Parliament approved on Thursday a bill granting women working in the organised sector paid maternity leave of 26 weeks, up from 12 weeks now, a decision which will benefit around 1.8 million women.
The law will apply to all establishments employing 10 or more people and the entitlement will be for the first two children. For the third child, the entitlement will be 12 weeks.
With this, India becomes the country with the third highest maternity leave. Canada and Norway grant 50 weeks and 44 weeks respectively as paid maternity leave.
The Maternity Benefit (Amendment) Bill, 2016 was passed by Lok Sabha on Thursday. Rajya Sabha had passed it in August last year.
Piloting amendments to the old law, labour minister Bandaru Dattatreya said that while framing the rules, he would try to ensure that pregnant women got maximum benefits. “This is my humble gift to women, a day after the world celebrated International Women’s Day,” he said after a four-hour debate during which some members demanded paternity benefits too. They argued that these days most children were born in nuclear families where both the father and mother have to take care of the child.

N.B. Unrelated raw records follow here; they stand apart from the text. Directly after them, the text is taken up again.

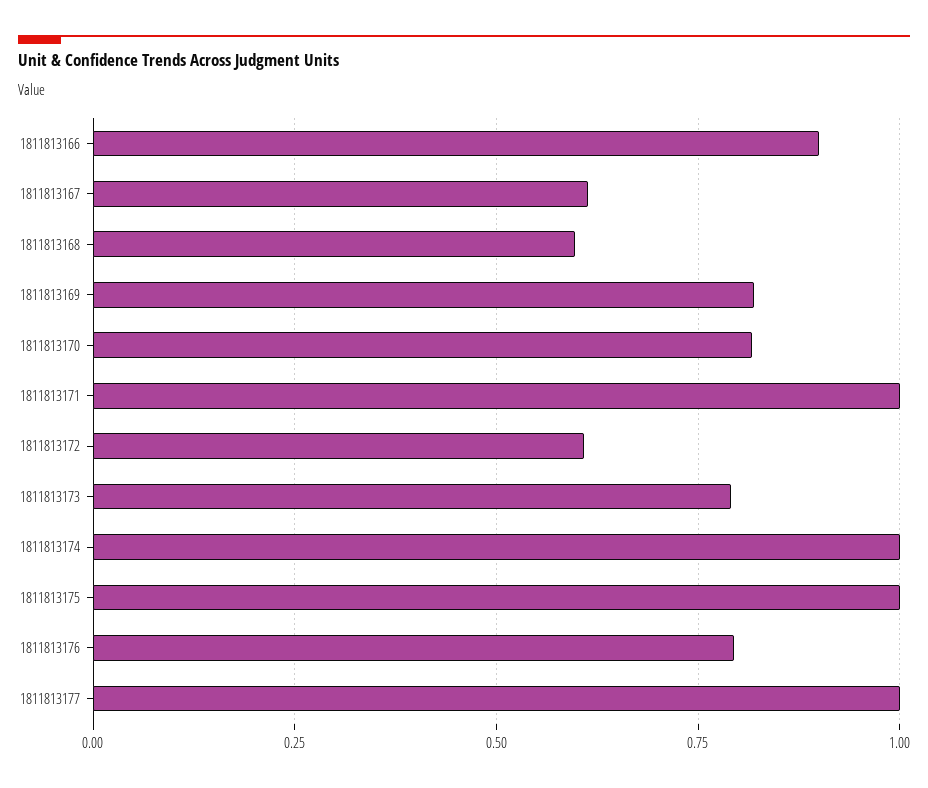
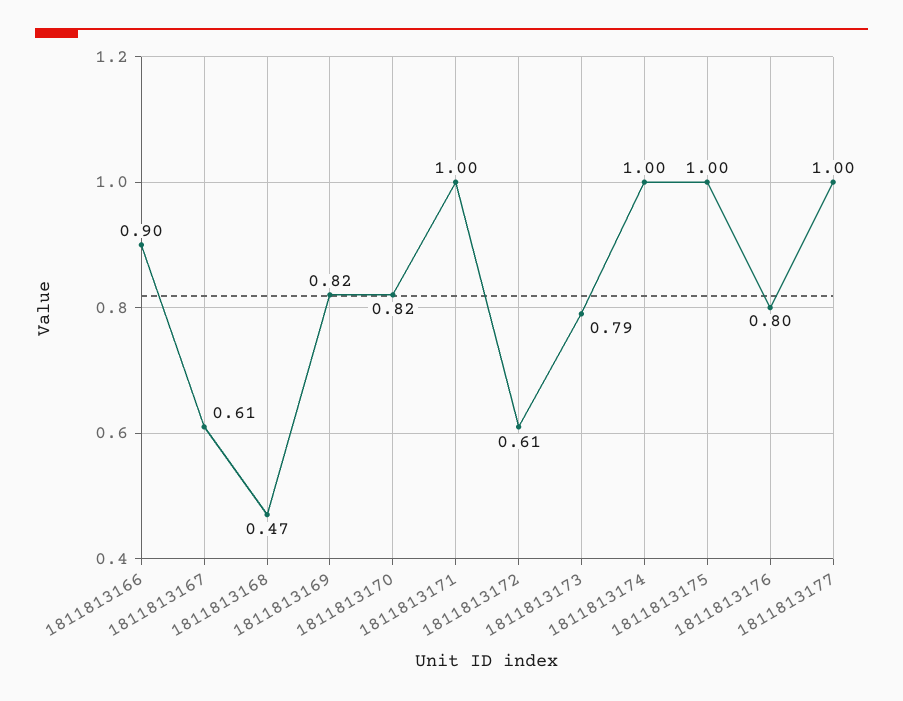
  {
    "1811813166": 0.9,
    "1811813167": 0.61,
-   "1811813168": 0.6,
+   "1811813168": 0.47,
    "1811813169": 0.82,
    "1811813170": 0.82,
    "1811813171": 1,
    "1811813172": 0.61,
    "1811813173": 0.79,
    "1811813174": 1,
    "1811813175": 1,
    "1811813176": 0.8,
    "1811813177": 1
  }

Women and child development minister Maneka Gandhi said this was a major step towards empowering women. “I am very, very happy we have made history today. This will help thousands of women and produce much healthier children. We have been working on it for a long time,”she said.
The Maternity Benefit Act, 1961 protects the employment of women during the time of her maternity and entitles her full paid absence from work to take care of her child.
Among other things, the bill provides for 12 weeks of maternity leave to a woman who legally adopts a child under three months of age and a commissioning mother (defined as a biological mother) who uses her egg to have a surrogate child.
The bill also requires every establishment with 50 or more employees to provide creche facilities within a prescribed distance. The woman will be allowed four visits to the creche a day. This will include her interval for rest.
It has also made a provision under which an employer can permit a woman to work from home, if the nature of work assigned permits.
Observing that labour falls in the Concurrent List, the minister appealed to states to ensure all benefits reach women.
Participating in the debate, Congress’s Sushmita Dev said since amendments raised the period of leave to 26 weeks from the present 12 weeks, it could act as a deterrent for the private sector to employ women. “Since the employer has to pay the salary during the leave period, the amendment might turn out to be counter-productive. Innovative thing to do would be to bring in paternity benefit,” Dev said.
Ratna De Nag (TMC) too made a case for paternity benefit and said her party’s government in West Bengal was already providing paternity leave for 30 days.